Mexican Innovation Turns Plastic into Fuel
Pollution caused by plastic waste is already a concerning issue. Nevertheless, the United Nations expect the problem to double in scope by 2030. Mexican innovator Petgas patented a new way to deal with plastic: turning it into an efficient gasoline-like fuel to generate energy and power engines. It is now seeking to expand its production facilities.
In the past, plastic was seen as nothing short of a revolution. But the issue of plastic waste and its disastrous effect on the environment is becoming increasingly prevalent. To make matters worse, information from National Geographic shows that only 9 percent of so-called recyclable plastic is actually recycled. Many companies today are looking to address the issue by finding ways to make plastic biodegradable. Petgas has a different solution: through the process of non-catalytic pyrolysis, every thinkable form of plastic is turned from its solid form to gas in a process that creates zero emissions. The resulting fuel that the company compares to either gasoline or diesel contains no sulfur and has 50 percent less emissions when burned compared to traditional fossil fuels. “Petgas has managed to turn the problem of plastic pollution in a clean energy source,” the company told Forbes. According to Petgas, the resulting fuel is 15 percent below the currently inflated gasoline prices, ensuring that end users do not pay more for fueling their cars.

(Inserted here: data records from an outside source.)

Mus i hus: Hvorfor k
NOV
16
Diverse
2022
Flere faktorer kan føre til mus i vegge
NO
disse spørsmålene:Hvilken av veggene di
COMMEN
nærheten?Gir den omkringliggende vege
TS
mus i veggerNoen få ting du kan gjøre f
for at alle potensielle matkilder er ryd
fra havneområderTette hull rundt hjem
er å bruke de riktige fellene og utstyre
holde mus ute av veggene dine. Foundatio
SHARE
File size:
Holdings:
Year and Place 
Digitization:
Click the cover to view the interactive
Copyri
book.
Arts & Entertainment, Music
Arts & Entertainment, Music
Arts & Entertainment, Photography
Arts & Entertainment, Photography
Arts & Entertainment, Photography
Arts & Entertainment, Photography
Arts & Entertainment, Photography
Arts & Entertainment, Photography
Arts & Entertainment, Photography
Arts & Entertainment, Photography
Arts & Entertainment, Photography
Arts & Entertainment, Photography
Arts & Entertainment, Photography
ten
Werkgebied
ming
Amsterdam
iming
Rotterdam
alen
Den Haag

Over the course of 2021, the company attracted US$2.9 million in financing. Petgas aims to invest US$2.4 million in a pyrolysis plant to be located in Apodaca, Nuevo Leon, with a predicted capacity to turn 12 tons of plastic into fuel per day. "The projection is to invest US$24 million over the next five years, so that the plant reaches a capacity to process a 150 tons per day,” Petgas’ CEO, Pablo Chico, told El Norte in August 2021. Another plant in Chihuahua is being developed as well. Together, the plants will produce 4,800l of gasoline, 2,800l of diesel, 1,200l of kerosene, 500l of liquefied gas and 500l of paraffin. “We consider that the industry established in the north of Mexico is the touchstone for companies throughout the country to accelerate the adoption of best ecological practices around plastic, such as its transformation into fuel,” Chico added. Petgas said last year that it wants to construct eight new plants across the nation in 2022, using further investment.

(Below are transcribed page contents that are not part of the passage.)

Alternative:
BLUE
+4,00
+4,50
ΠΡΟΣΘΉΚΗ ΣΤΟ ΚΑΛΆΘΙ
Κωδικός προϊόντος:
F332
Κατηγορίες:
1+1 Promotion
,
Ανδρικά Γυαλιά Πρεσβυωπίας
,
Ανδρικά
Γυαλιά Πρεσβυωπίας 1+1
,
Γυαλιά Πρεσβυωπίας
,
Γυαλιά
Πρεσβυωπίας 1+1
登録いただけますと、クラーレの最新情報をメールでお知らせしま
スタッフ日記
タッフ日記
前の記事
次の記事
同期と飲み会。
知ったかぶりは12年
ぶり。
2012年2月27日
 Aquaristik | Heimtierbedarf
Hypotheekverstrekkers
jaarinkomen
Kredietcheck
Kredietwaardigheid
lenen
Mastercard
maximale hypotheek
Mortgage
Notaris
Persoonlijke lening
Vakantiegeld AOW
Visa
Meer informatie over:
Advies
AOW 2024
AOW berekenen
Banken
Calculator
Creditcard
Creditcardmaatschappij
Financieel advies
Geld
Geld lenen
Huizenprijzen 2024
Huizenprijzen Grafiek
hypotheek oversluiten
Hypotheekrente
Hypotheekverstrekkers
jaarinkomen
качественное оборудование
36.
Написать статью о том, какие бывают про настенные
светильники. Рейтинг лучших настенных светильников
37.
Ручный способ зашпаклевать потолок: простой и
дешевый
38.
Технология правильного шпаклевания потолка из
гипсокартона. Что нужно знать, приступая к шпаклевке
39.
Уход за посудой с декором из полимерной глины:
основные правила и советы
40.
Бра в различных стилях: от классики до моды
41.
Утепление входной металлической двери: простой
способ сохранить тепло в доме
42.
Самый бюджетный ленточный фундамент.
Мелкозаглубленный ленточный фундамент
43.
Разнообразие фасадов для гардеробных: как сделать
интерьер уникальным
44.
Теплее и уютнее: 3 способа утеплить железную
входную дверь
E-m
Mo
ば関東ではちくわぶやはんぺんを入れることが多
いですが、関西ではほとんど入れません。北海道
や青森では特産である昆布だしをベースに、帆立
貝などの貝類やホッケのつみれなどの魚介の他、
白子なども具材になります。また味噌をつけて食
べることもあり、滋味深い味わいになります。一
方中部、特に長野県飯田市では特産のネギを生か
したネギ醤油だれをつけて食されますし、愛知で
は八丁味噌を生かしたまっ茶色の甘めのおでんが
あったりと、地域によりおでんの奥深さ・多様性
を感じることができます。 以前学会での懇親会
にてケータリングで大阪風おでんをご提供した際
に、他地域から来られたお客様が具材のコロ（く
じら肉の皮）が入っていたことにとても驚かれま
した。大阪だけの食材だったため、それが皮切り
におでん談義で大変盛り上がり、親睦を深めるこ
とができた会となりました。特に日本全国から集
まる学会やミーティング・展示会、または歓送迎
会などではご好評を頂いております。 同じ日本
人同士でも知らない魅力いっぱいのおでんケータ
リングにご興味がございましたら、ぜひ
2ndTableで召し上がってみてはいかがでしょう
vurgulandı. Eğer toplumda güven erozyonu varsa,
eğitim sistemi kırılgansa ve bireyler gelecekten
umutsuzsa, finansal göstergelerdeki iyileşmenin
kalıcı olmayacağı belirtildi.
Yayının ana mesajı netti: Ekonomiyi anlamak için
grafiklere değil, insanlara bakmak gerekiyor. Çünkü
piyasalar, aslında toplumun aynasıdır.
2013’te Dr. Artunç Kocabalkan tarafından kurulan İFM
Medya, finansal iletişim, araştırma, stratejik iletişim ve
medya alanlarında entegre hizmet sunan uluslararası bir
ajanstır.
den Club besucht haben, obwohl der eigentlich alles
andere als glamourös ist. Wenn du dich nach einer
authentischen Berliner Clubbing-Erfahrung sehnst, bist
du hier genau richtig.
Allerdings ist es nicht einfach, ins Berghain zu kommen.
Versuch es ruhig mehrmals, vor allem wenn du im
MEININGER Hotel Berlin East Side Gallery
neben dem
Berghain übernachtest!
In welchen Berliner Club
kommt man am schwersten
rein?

Waste-to-energy, which either turns waste into fuel or generates electricity and heat from its treatment, has been used for centuries. Gases emanating from landfills can similarly be utilized. Despite its promise to tackle two issues at once, gathering enough fuel to impact the energy matrix can be challenging. For this reason, waste-to-energy and biomass-focused projects seek sustainable sources to convert to energy.